Candace Braun Davison pictured at The Oracle’s office. She worked at the paper from spring 2006 to fall 2009. SPECIAL TO THE ORACLE/CANDACE BRAUN DAVISON

Candace Braun Davison is a former Oracle Editor in Chief. She worked at the newsroom from spring 2006 through fall 2009. Now, Braun is the vice president of editorial content at PureWow, where she oversees lifestyle stories and special projects for the brand. In 2023, she won USF’s Outstanding Young Alumni Award.

Calling USF’s student newspaper The Oracle is all too fitting; for many, like myself, it set the course of our careers. 

It was the whole reason I snagged an interview for an internship at a certain Pulitzer Prize-winning Florida newspaper years ago, a fact made abundantly clear when the then-recruiter looked up from my resume and said, “So, why USF? You couldn’t get in anywhere else?”

Oof. 

It was a gut punch in the moment, but it was also a test to see how I’d respond.

I laughed that he couldn’t see what I saw – a campus nestled in the country’s 13th biggest media market, with a student newspaper full of dogged reporters who were known to break news ahead of said professional outlets, his included. 

He smirked, admitting it was my experience at the paper that made him sit down with me.

Related: The Oracle needs your help

Later, when I moved to New York to pursue a career in magazines, I realized that in an industry that’s all about who you know, you can get by with what you know—and what you’ve done. 

Candace Braun Davison (pictured middle) reporting on the field.
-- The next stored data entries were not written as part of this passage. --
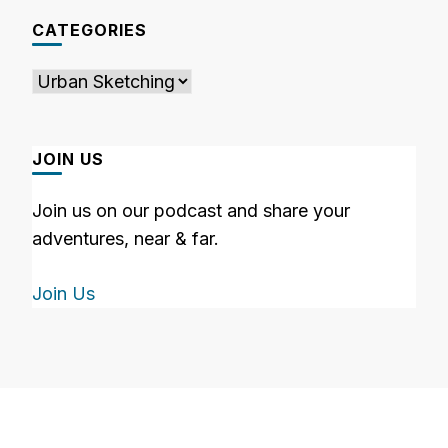
CATEGORIES
Categories
JOIN US
Join us on our podcast and share your
adventures, near & far.
Join Us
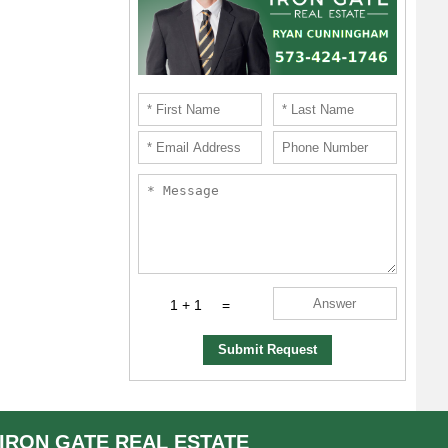
1 + 1
=
Submit Request
IRON GATE
REAL ESTATE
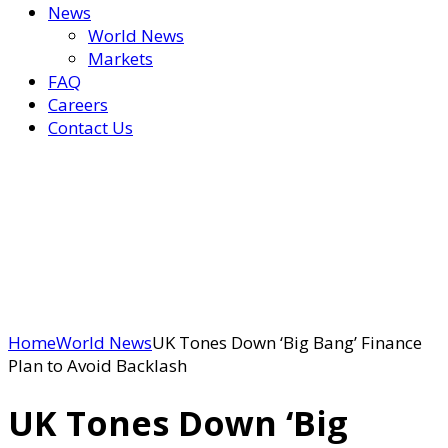
News
World News
Markets
FAQ
Careers
Contact Us
Home
World News
UK Tones Down ‘Big Bang’ Finance
Plan to Avoid Backlash
UK Tones Down ‘Big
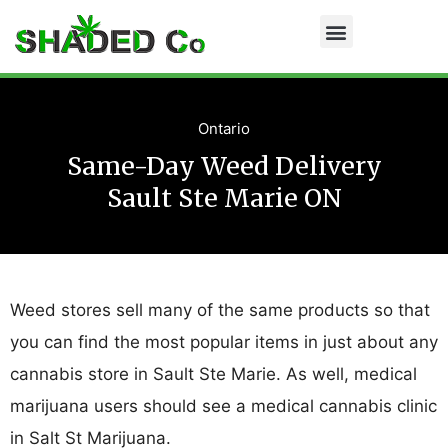
Ontario
Same-Day Weed Delivery
Sault Ste Marie ON
Weed stores sell many of the same products so that
you can find the most popular items in just about any
cannabis store in Sault Ste Marie. As well, medical
marijuana users should see a medical cannabis clinic
in Salt St Marijuana.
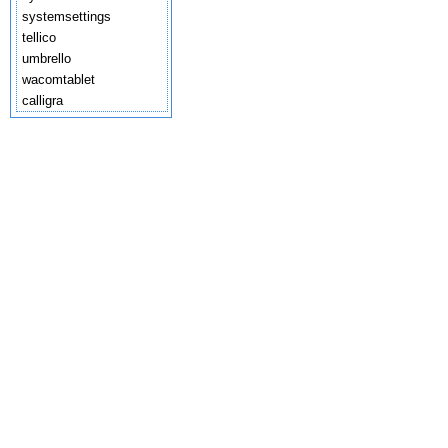
systemsettings
tellico
umbrello
wacomtablet
calligra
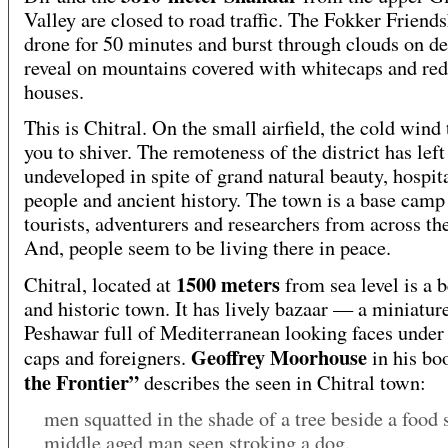
Valley are closed to road traffic. The Fokker Friend
drone for 50 minutes and burst through clouds on de
reveal on mountains covered with whitecaps and red 
houses.
This is Chitral. On the small airfield, the cold wind 
you to shiver. The remoteness of the district has left 
undeveloped in spite of grand natural beauty, hospit
people and ancient history. The town is a base camp
tourists, adventurers and researchers from across th
And, people seem to be living there in peace.
1500 meters
Chitral, located at
from sea level is a b
and historic town. It has lively bazaar — a miniatur
Peshawar full of Mediterranean looking faces under 
Geoffrey Moorhouse
caps and foreigners.
in his b
the Frontier”
describes the seen in Chitral town:
men squatted in the shade of a tree beside a food s
middle aged man seen stroking a dog.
SPECIAL TO THE ORACLE/CANDACE BRAUN DAVISON

I had years of journalism experience and boots-on-the-ground reporting; a portfolio packed with clips covering everything from complicated budget explainers to human interest pieces. 

It snagged me interviews mid-recession, when every weary editor reminded me I was one of 450 and, at one publication, 1,200 applicants for an entry-level job. But those long nights I put in Sundays through Thursdays in the basement of the Student Services building paid off.

I knew how to tackle a variety of stories, to “get off my butt and knock on doors” when sources weren’t answering their phones, to dig for answers. 

It was the best kind of training ground; you’d pour your soul into a story, design the layouts, go through the edits – then learn the next day, through our adviser’s critique, what you could’ve done better. 

You developed a thick skin as fellow students wrote letters – or called you out in class – for coverage they found lackluster (or worse, unfair).

When I faced my own Prada-wearing devil in the early 2010s, I was unphased.

 The Oracle created a foundation that helped me climb the ranks at Hearst magazines and adapt to an increasingly digital landscape – something Oracle editors are facing directly these days, as the publication has moved fully online, like so many in the industry. 

It’s still the best hands-on experience a student can ask for; one that also develops a sense of camaraderie and confidence too.

And somehow, today’s students are getting it all done on two outdated computers and a barely functioning TV. 

They deserve better than that. 

Our donations through the USF Foundation can keep The Oracle – arguably the heartbeat of the university – alive, and transform so many lives (and careers) in the process.

So let’s rally together and not just keep The Oracle alive, but help it thrive, so that years from now on, the question won’t be, “why USF?” But “of course, USF.” 

I see its potential, and I know you do, too.